The dedication and creativity of individuals in the North West who work to build better communities will be recognised in the inaugural North West Cohesive Society Awards on Thursday.
From an Interfaith Civic Commemoration at Manchester Cathedral to a football tournament for inner city kids, Remembering Srebrenica’s volunteers in the North West put on 52 community actionevents attended by thousands of people to bring communities together and unite against hatred last July.
The charity’s message in all these commemorations was to embrace difference while remembering the victims of the worst atrocity on European soil since World War Two.
Hundreds of votes have been cast online for nominees in six categories, including for Best Educational Event, Best Community-Focused Event and Srebrenica Community Champion 2016.
Volunteer event organiser, Katie Parker, who is nominated for Best Community Focused Event explained her motivation for getting involved:
“In January 2016 we visited Bosnia and met the survivors who are still dealing with the traumas of genocide, as well as the mothers of Srebrenica, who are fighting for justice on an international level. We wanted to organise an event that would pay tribute to these women and would also engage a diverse audience with the complex issues of where hatred can lead; and particularly when this affects women.”
“We really engaged with the Bosnian community in Manchester and got their involvement, too. One of the Bosnian women was in tears and told us that ‘no-one had ever done this for her community before’, this was the most successful part of the event for me, personally.”

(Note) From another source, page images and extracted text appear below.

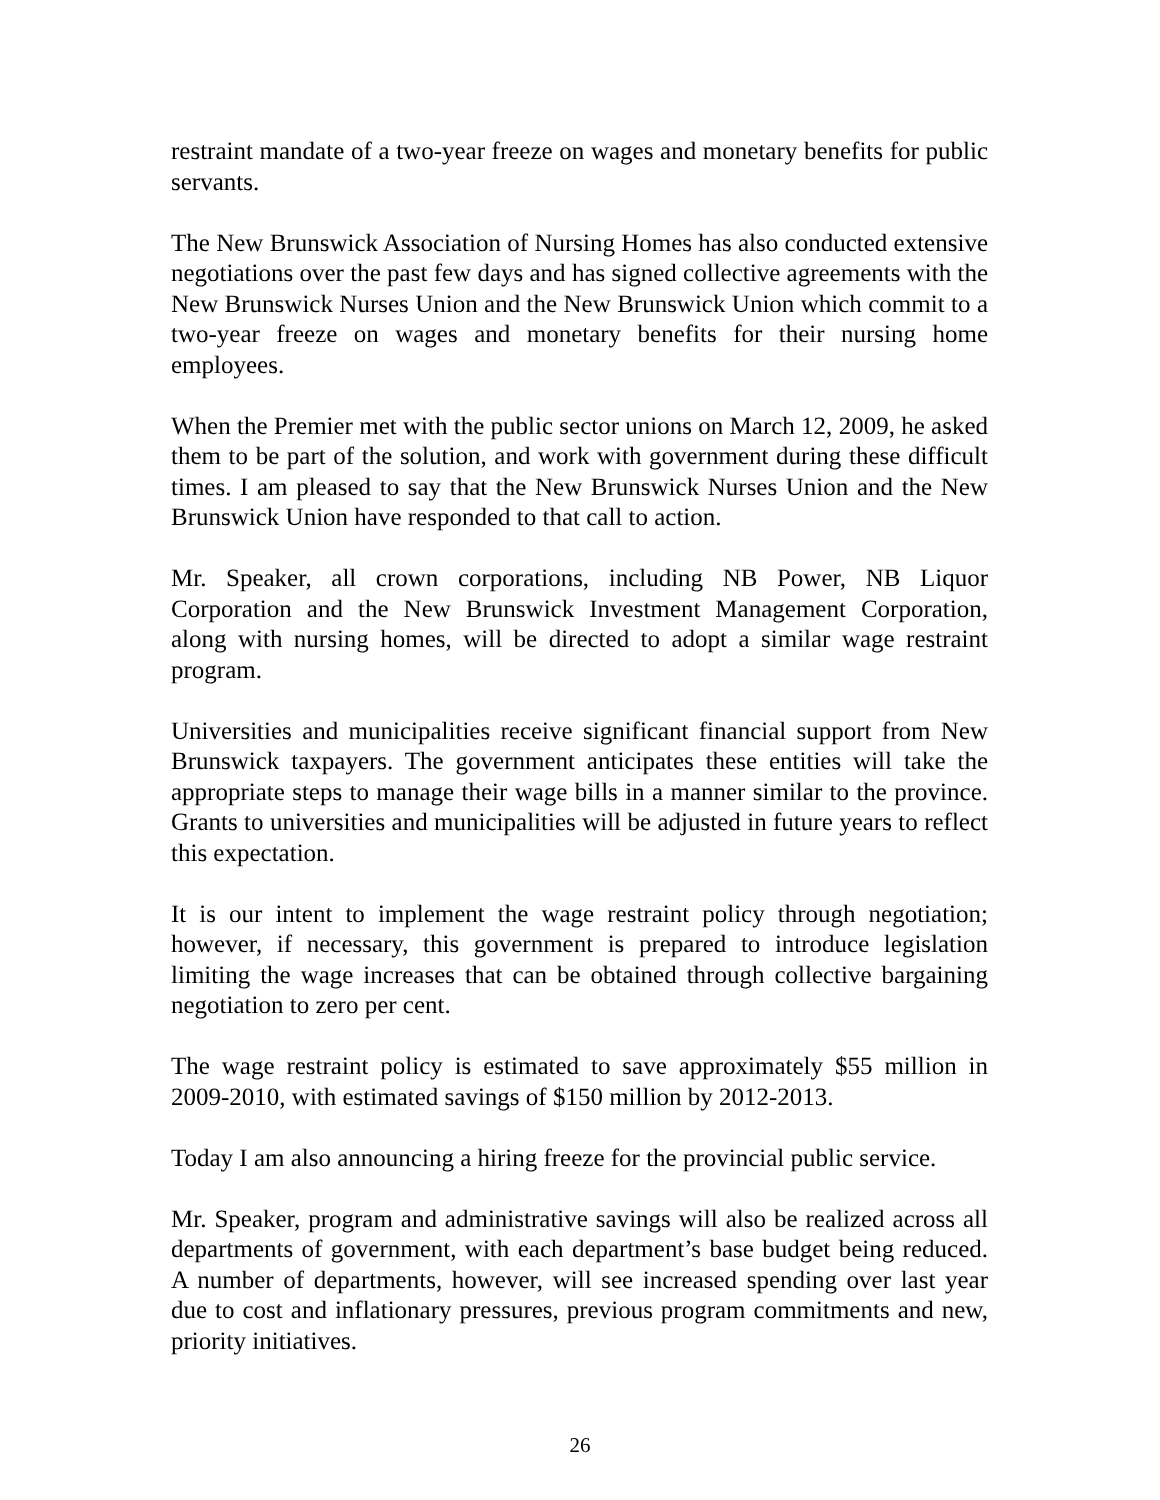restraint mandate of a two-year freeze on wages and monetary benefits for public servants.
The New Brunswick Association of Nursing Homes has also conducted extensive negotiations over the past few days and has signed collective agreements with the New Brunswick Nurses Union and the New Brunswick Union which commit to a two-year freeze on wages and monetary benefits for their nursing home employees.
When the Premier met with the public sector unions on March 12, 2009, he asked them to be part of the solution, and work with government during these difficult times. I am pleased to say that the New Brunswick Nurses Union and the New Brunswick Union have responded to that call to action.
Mr. Speaker, all crown corporations, including NB Power, NB Liquor Corporation and the New Brunswick Investment Management Corporation, along with nursing homes, will be directed to adopt a similar wage restraint program.
Universities and municipalities receive significant financial support from New Brunswick taxpayers. The government anticipates these entities will take the appropriate steps to manage their wage bills in a manner similar to the province. Grants to universities and municipalities will be adjusted in future years to reflect this expectation.
It is our intent to implement the wage restraint policy through negotiation; however, if necessary, this government is prepared to introduce legislation limiting the wage increases that can be obtained through collective bargaining negotiation to zero per cent.
The wage restraint policy is estimated to save approximately $55 million in 2009-2010, with estimated savings of $150 million by 2012-2013.
Today I am also announcing a hiring freeze for the provincial public service.
Mr. Speaker, program and administrative savings will also be realized across all departments of government, with each department’s base budget being reduced. A number of departments, however, will see increased spending over last year due to cost and inflationary pressures, previous program commitments and new, priority initiatives.
26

Chair of Remembering Srebrenica’s North West Board, Elinor Chohan said:
“The time and effort that all of the nominees have put into commemorating Srebrenica is inspiring. This really shows that people in the North West want their communities to be stronger and safer by uniting against hatred and welcoming everyone regardless of their race, religion, sexuality or ability.”
Dr Waqar Azmi OBE, Chairman of Remembering Srebrenica, added:
“Never has it been more important for us to learn the lessons from Srebrenica, so it is vital that we have talented and driven individuals bringing people together. The dedication of our volunteers has meant that we put on nearly 400 community action events, attended by over 50,000 people across the UK last year. By working with schools, councils, faith organisations and other community groups we can challenge those who spread divisive messages in their efforts to breed hatred and intolerance.”
Event organisers focused on the lost generation in Bosnia who never had the opportunity to celebrate their coming of age. By helping communities to take action now, Remembering Srebrenica wants young people to join older people and help build a cohesive society for everyone.
Local councillors, educators, and Community Champions will come together at Sanam restaurant in Manchester on Thursday evening to celebrate their achievements in bringing communities together.